Currently, 29 states have minimum wages exceeding the federal minimum, and a few are phasing in increases that reach or approach the $15 level for at least some workers in some parts of the states in the next few years.
Burton J. Fishman, an attorney with FortneyScott in Washington, D.C., says a $15 minimum may not have much impact on major government contractors, but it’s bound to have an impact on food suppliers and other lower-wage jobs.
Brad Williams, an attorney with Holland & Hart LLP in Denver, Colorado, also sees the executive order as a signal. “The new administration does not appear to have a current estimate of how many federal workers and contractors are currently making less than $15 per hour, so this proposed wage increase may be more important for what it signals than what it will actually accomplish,” he says.

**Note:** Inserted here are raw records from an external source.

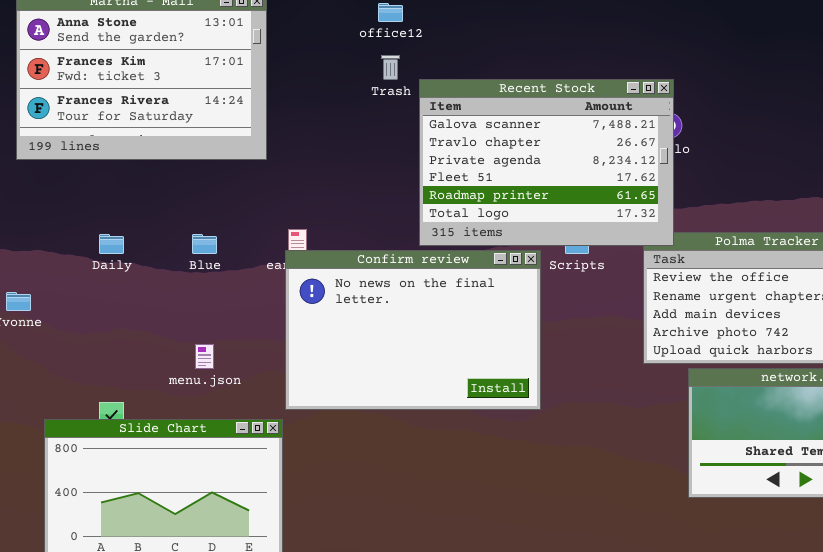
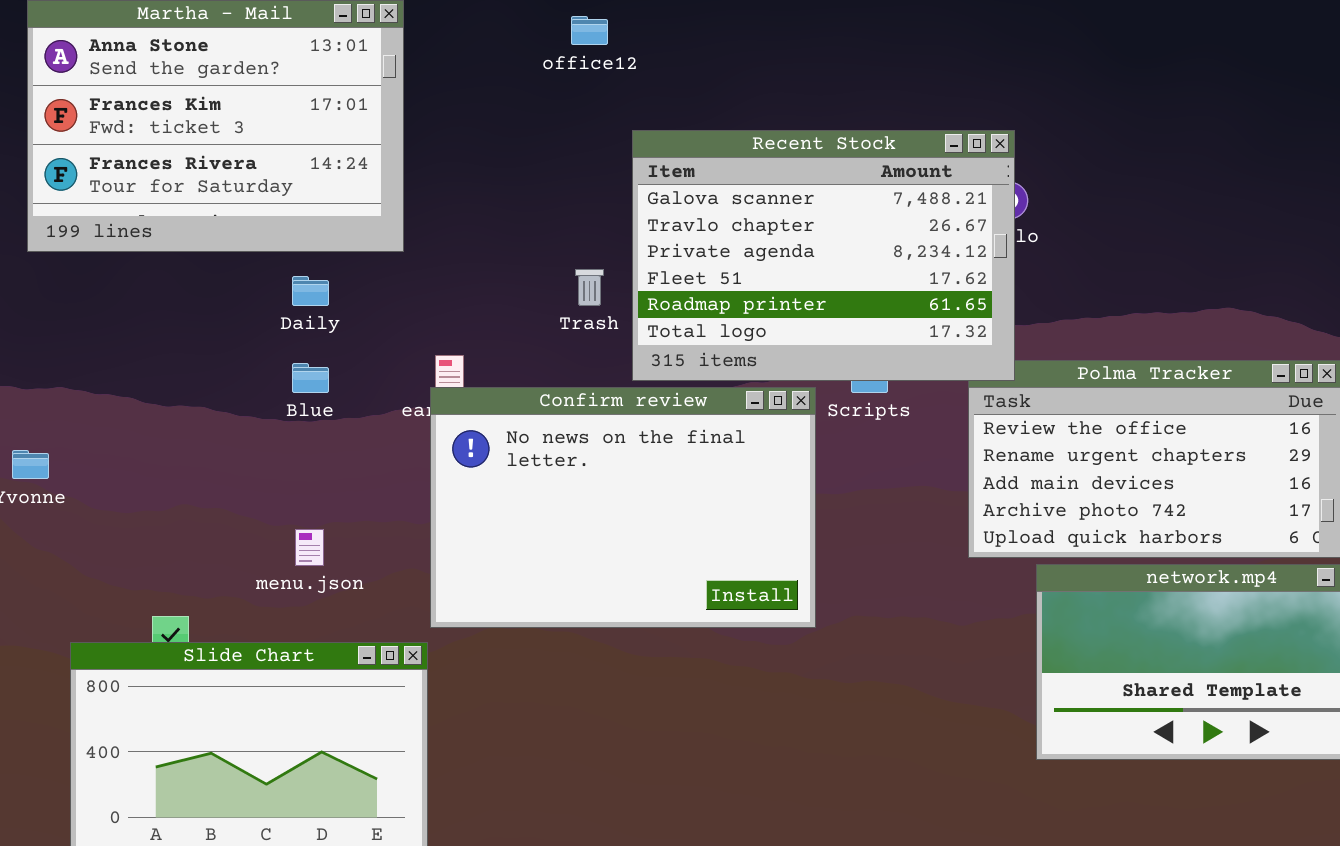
Trash: [381,55,400,80] -> [575,269,604,306], moved
Daily: [99,234,124,254] -> [292,276,329,306], moved

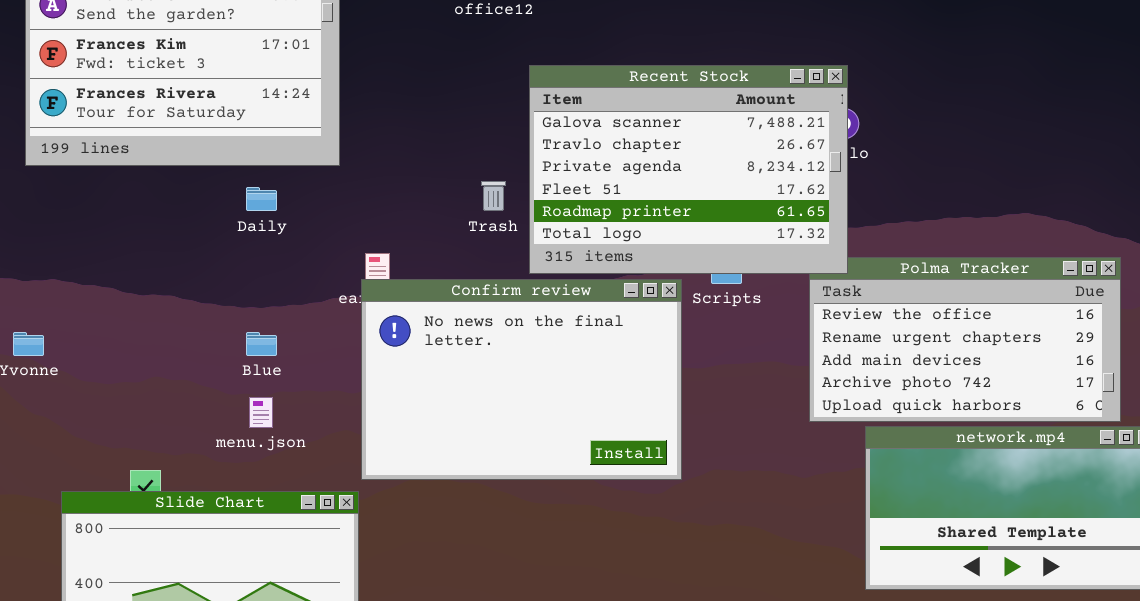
Blue: [292,363,329,393] -> [246,332,277,356], moved

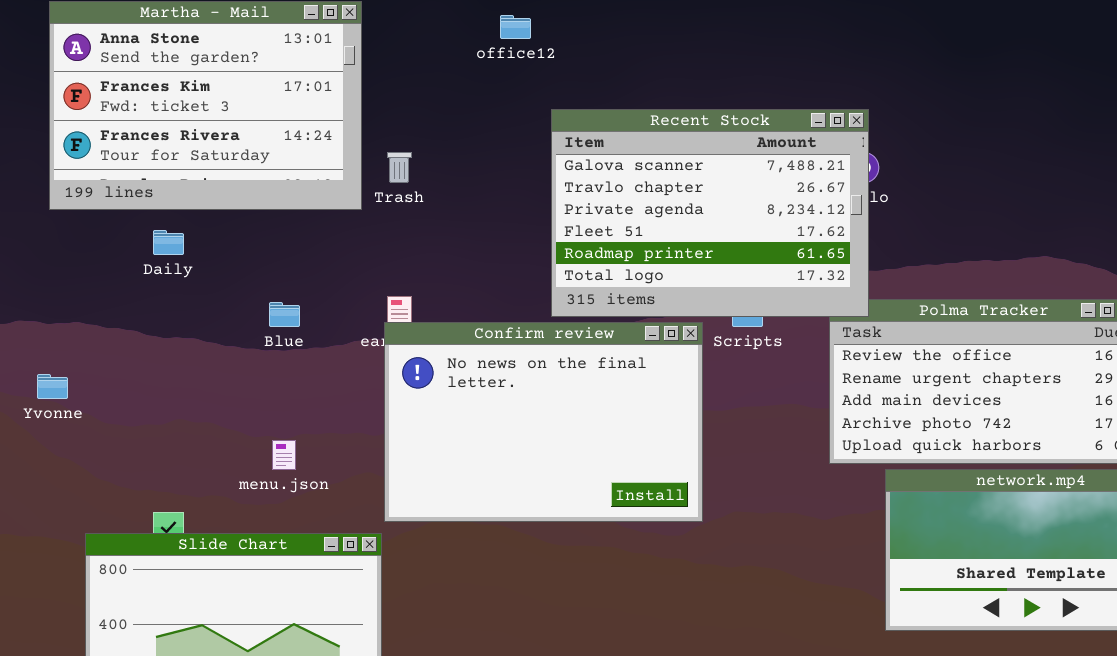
Trash: [481,181,506,211] -> [387,152,412,183], moved
Daily: [246,187,277,211] -> [153,230,184,255], moved
Blue: [246,332,277,356] -> [269,302,300,327], moved

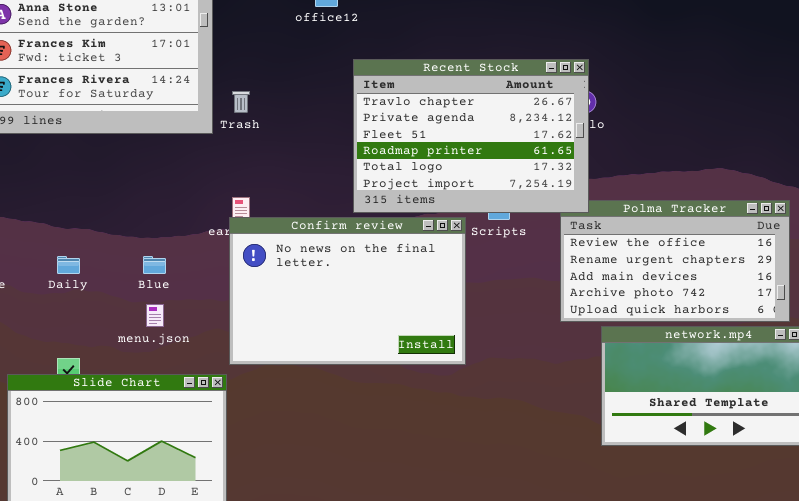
Recent Stock: [551,109,869,317] -> [353,59,589,213], scrolled down 1 row
Daily: [153,230,184,255] -> [57,256,80,274], moved
Blue: [269,302,300,327] -> [143,256,166,274], moved

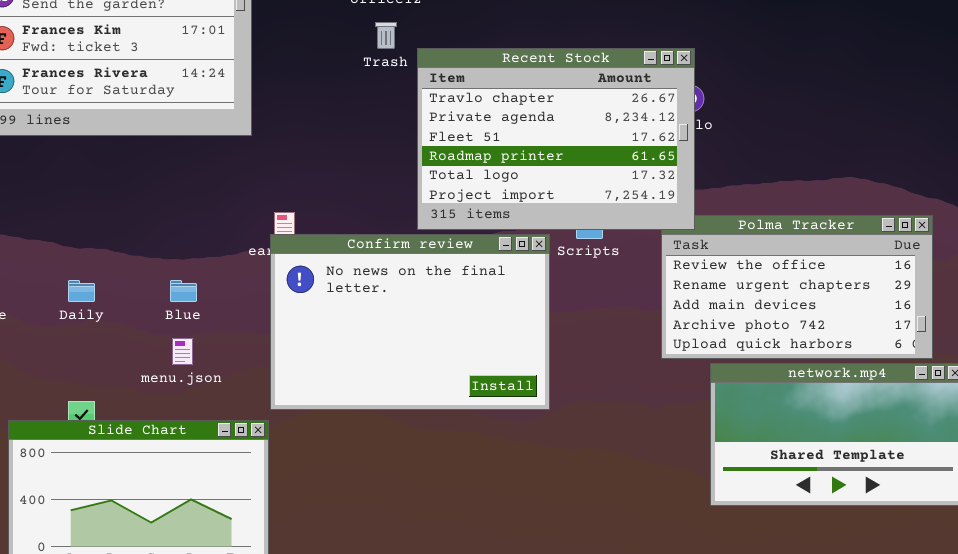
Trash: [232,91,250,113] -> [375,22,397,49], moved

Williams points out many federal contractors already are required to pay wages above $15 per hour in compliance with prevailing wage laws, and the prevailing wages are often based on local union wages that exceed $15 an hour for many workers.
Fishman sees the part of the EO that restores collective bargaining and requires more competitive hiring practices and civil service protection for federal workers as important.

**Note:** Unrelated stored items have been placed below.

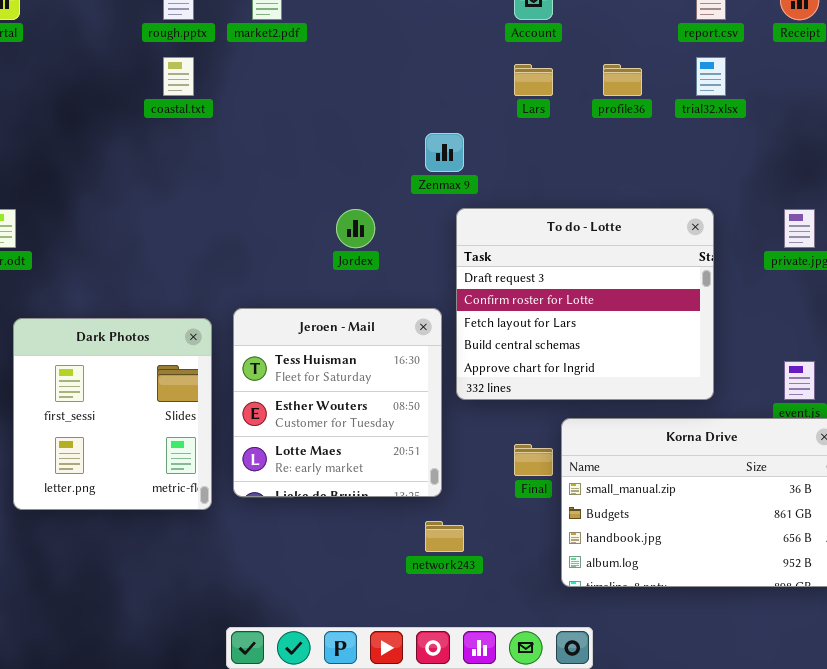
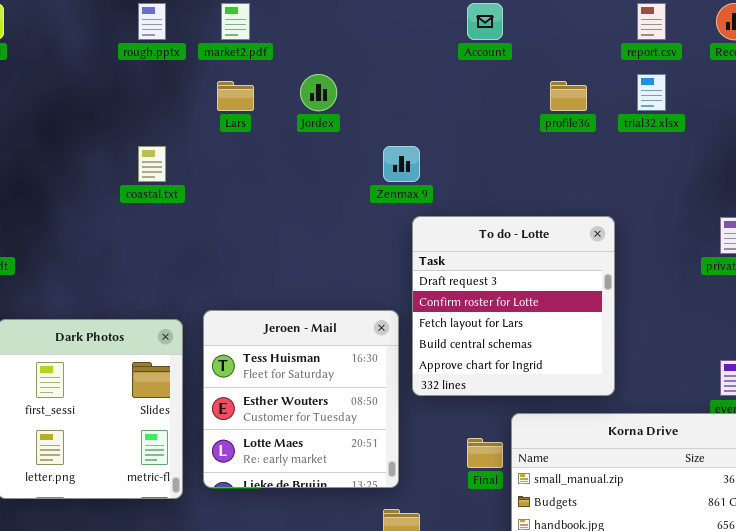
coastal.txt: [163,57,194,96] -> [138,146,166,182], moved
Lars: [514,64,553,96] -> [217,81,254,111], moved
To do - Lotte: [456,208,714,400] -> [412,216,615,396], resized
Jordex: [336,209,375,248] -> [300,74,337,111], moved

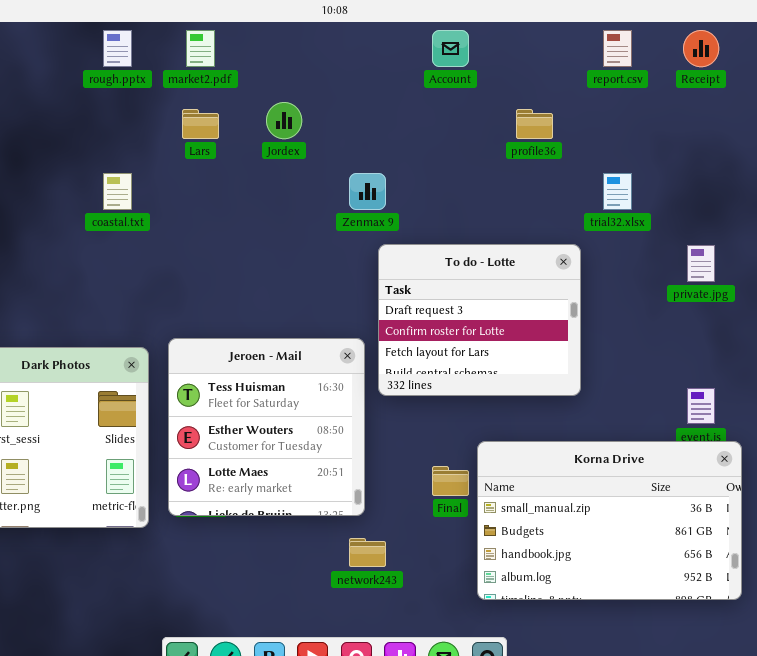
trial32.xlsx: [637,74,666,111] -> [603,173,632,210], moved
To do - Lotte: [412,216,615,396] -> [378,244,581,396], resized

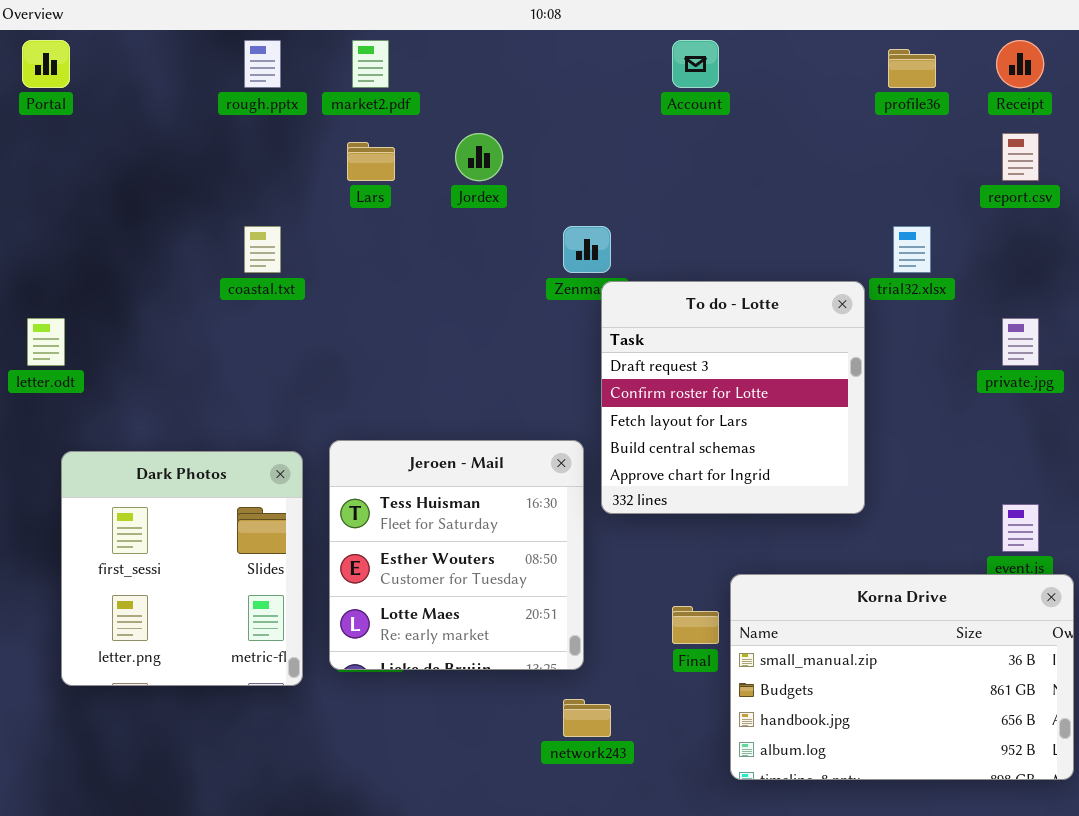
report.csv: [603,30,632,67] -> [1002,133,1039,181], moved
profile36: [516,109,553,139] -> [888,49,936,88], moved
To do - Lotte: [378,244,581,396] -> [601,281,865,514], resized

“Restoring collective bargaining rights was anticipated and in keeping with the pro-labor stance of the Biden administration,” Fishman says. Also, the other provisions are designed to protect the independence of the civil service, which he calls an “enormous morale boost to permanent civil servants who have been routinely debased” by the previous administration.
Williams agrees the parts of the EO addressing collective bargaining for federal workers send a signal. “The executive order’s provisions relating to collective bargaining rights for federal employees are of a piece with broader efforts by the new administration to expand traditional labor rights of employees, since unions played a significant role in electing Biden to the presidency,” he says.
Williams notes the order followed Biden’s controversial firing of Peter Robb from his position as general counsel for the National Labor Relations Board (NLRB).
“This suggests that Biden wants to put his stamp on the NLRB as quickly as possible, even if it means further politicizing the agency,” Williams says. “The president’s executive order is also likely just the opening salvo in a barrage of prolabor initiatives that we should expect to see in the coming years, including new proposed legislation that would weaken right-to-work laws and employers’ ability to replace striking workers.”